┌─ TRECHO FORNECIDO

VI - deixar de seguir enunciado de súmula, jurisprudência ou precedente invocado pela parte, sem demonstrar a existência de distinção no caso em julgamento ou a superação do entendimento.     

O juiz poderá, de ofício ou a pedido das partes, revogar a prisão preventiva se, no correr da investigação ou do processo, verificar a falta de motivo para que ela subsista, bem como novamente decretá-la, se sobrevierem razões que a justifiquem. 

Decretada a prisão preventiva, deverá o órgão emissor da decisão revisar a necessidade de sua manutenção a cada 90 (noventa) dias, mediante decisão fundamentada, de ofício, sob pena de tornar a prisão ilegal.

└─

== QUESTÕES ==
1 - Diga se cada afirmação concorda com o trecho sobre prisão preventiva, respondendo sim ou não e citando as palavras do trecho que decidem a questão.
(a) O juiz só pode revogar a prisão preventiva a pedido das partes.
(b) A necessidade de manter a prisão preventiva deve ser revisada a cada 90 dias.
(c) Uma vez revogada, a prisão preventiva não pode voltar a ser decretada.
2 - Reproduza sem alterações a parte do trecho sobre prisão preventiva que começa nas palavras "Decretada a prisão" e termina depois de "a prisão ilegal.".
3 - Responda com base no trecho sobre prisão preventiva:
(a) O que acontece se a necessidade de manter a prisão preventiva não for revisada no prazo?
(b) Além do juiz agir de ofício, quem pode pedir a revogação da prisão preventiva?
(c) No item VI, o que deixa de ser demonstrado quando não se segue súmula, jurisprudência ou precedente invocado pela parte?

┌─ MATERIAL DE ORIGEM

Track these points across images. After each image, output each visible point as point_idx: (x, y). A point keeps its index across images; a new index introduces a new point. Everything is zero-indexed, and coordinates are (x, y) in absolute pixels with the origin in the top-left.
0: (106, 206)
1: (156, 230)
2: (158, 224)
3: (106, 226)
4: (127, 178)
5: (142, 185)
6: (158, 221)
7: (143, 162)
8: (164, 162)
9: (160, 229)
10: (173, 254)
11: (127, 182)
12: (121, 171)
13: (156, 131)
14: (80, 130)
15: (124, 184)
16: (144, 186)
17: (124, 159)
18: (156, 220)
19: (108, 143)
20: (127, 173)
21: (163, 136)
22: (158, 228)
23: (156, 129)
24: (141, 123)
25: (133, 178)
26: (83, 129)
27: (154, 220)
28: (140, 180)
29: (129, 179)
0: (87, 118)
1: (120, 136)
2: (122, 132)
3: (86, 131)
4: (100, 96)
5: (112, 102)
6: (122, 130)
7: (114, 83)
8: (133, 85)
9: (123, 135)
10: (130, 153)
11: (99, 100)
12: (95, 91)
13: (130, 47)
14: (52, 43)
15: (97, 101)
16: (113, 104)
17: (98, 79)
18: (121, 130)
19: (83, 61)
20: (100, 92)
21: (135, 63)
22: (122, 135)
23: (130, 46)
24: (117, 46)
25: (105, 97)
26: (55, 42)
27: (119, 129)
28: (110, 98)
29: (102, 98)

└─
┌─ MATERIAL DE ORIGEM

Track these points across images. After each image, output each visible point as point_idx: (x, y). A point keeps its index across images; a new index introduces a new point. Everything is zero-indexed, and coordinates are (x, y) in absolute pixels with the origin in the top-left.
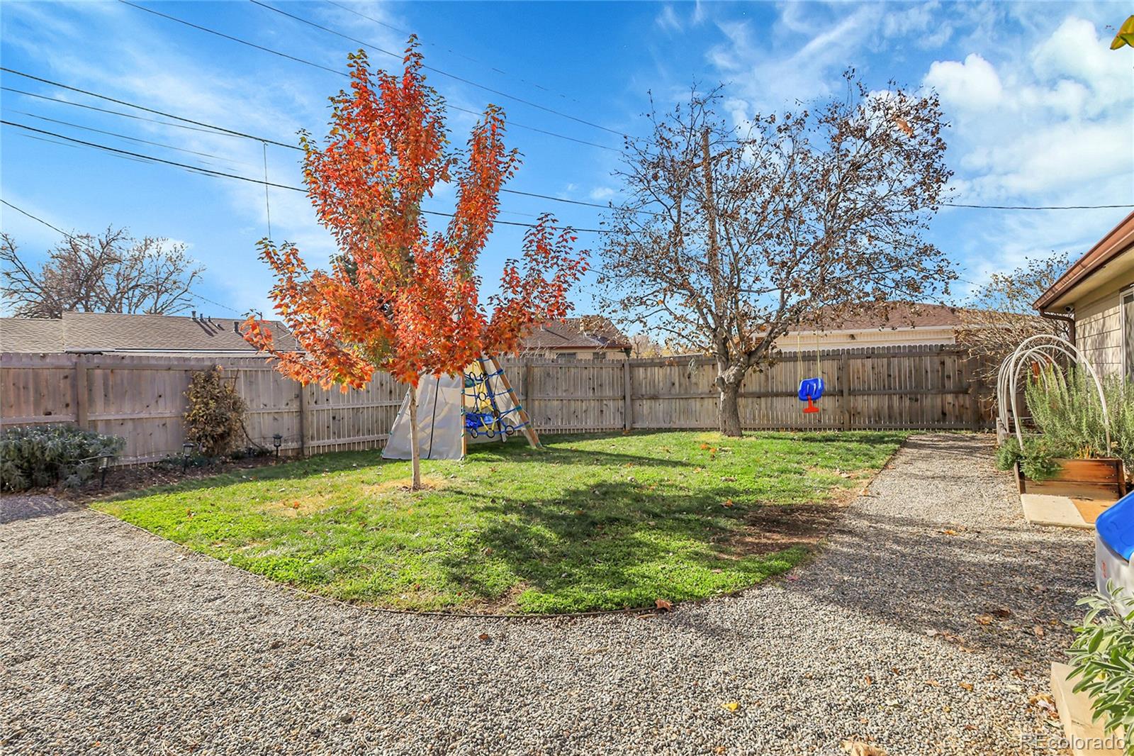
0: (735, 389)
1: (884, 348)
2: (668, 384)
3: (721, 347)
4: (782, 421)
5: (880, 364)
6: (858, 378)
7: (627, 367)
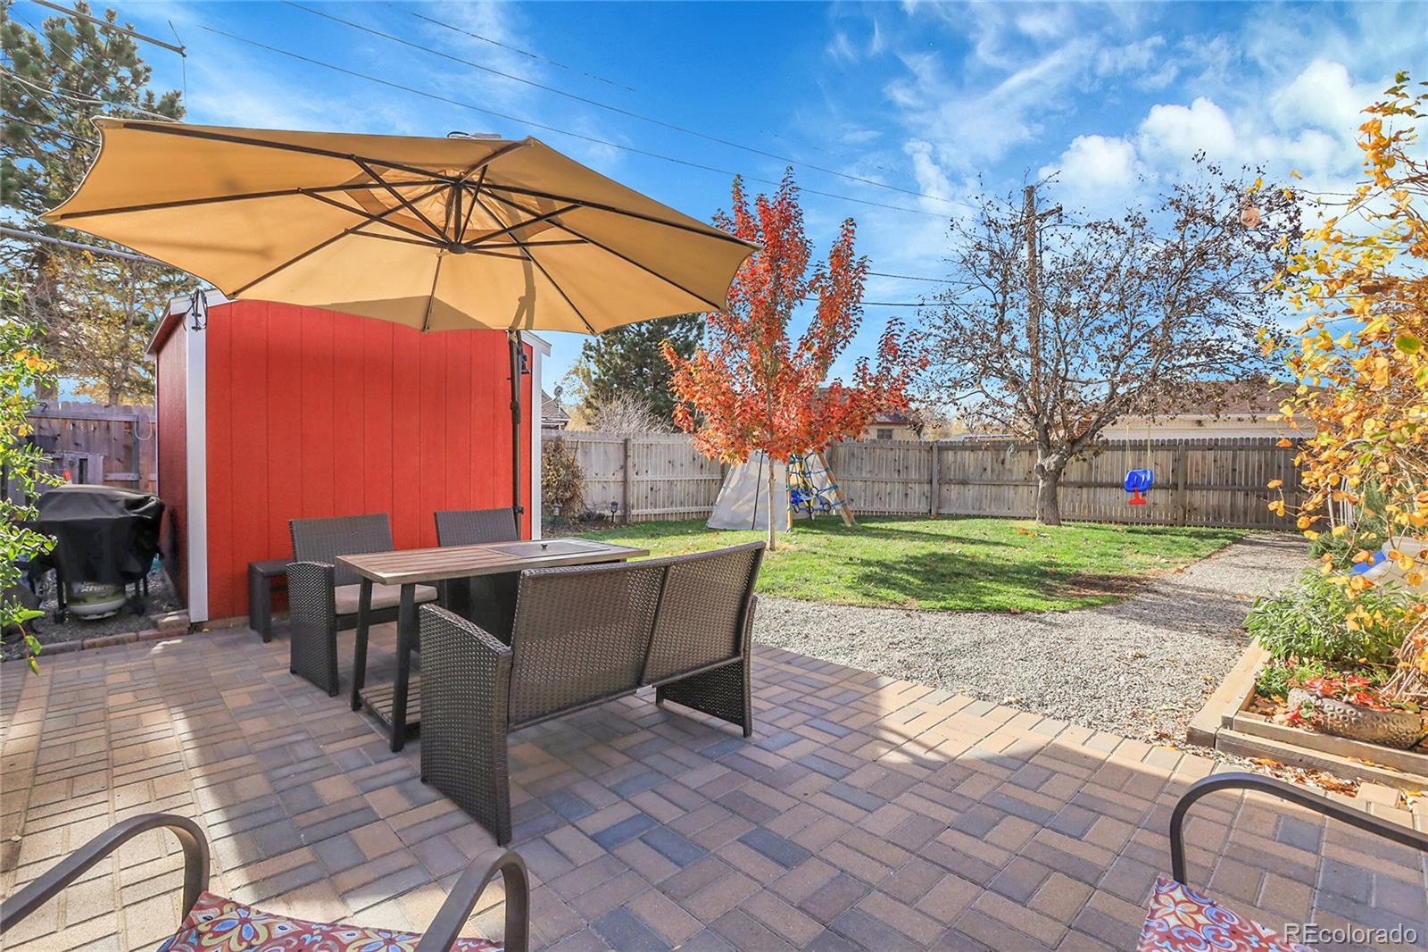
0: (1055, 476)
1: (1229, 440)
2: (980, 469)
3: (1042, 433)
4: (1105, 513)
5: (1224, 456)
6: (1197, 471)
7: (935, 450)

└─

== RESPOSTAS ABAIXO ==
1 -
(a) Não: "de ofício ou a pedido das partes"
(b) Sim: "revisar a necessidade de sua manutenção a cada 90 (noventa) dias"
(c) Não: "bem como novamente decretá-la, se sobrevierem razões que a justifiquem"

2 -
Decretada a prisão preventiva, deverá o órgão emissor da decisão revisar a necessidade de sua manutenção a cada 90 (noventa) dias, mediante decisão fundamentada, de ofício, sob pena de tornar a prisão ilegal.

3 -
(a) A prisão se torna ilegal.
(b) As partes.
(c) A existência de distinção no caso em julgamento ou a superação do entendimento.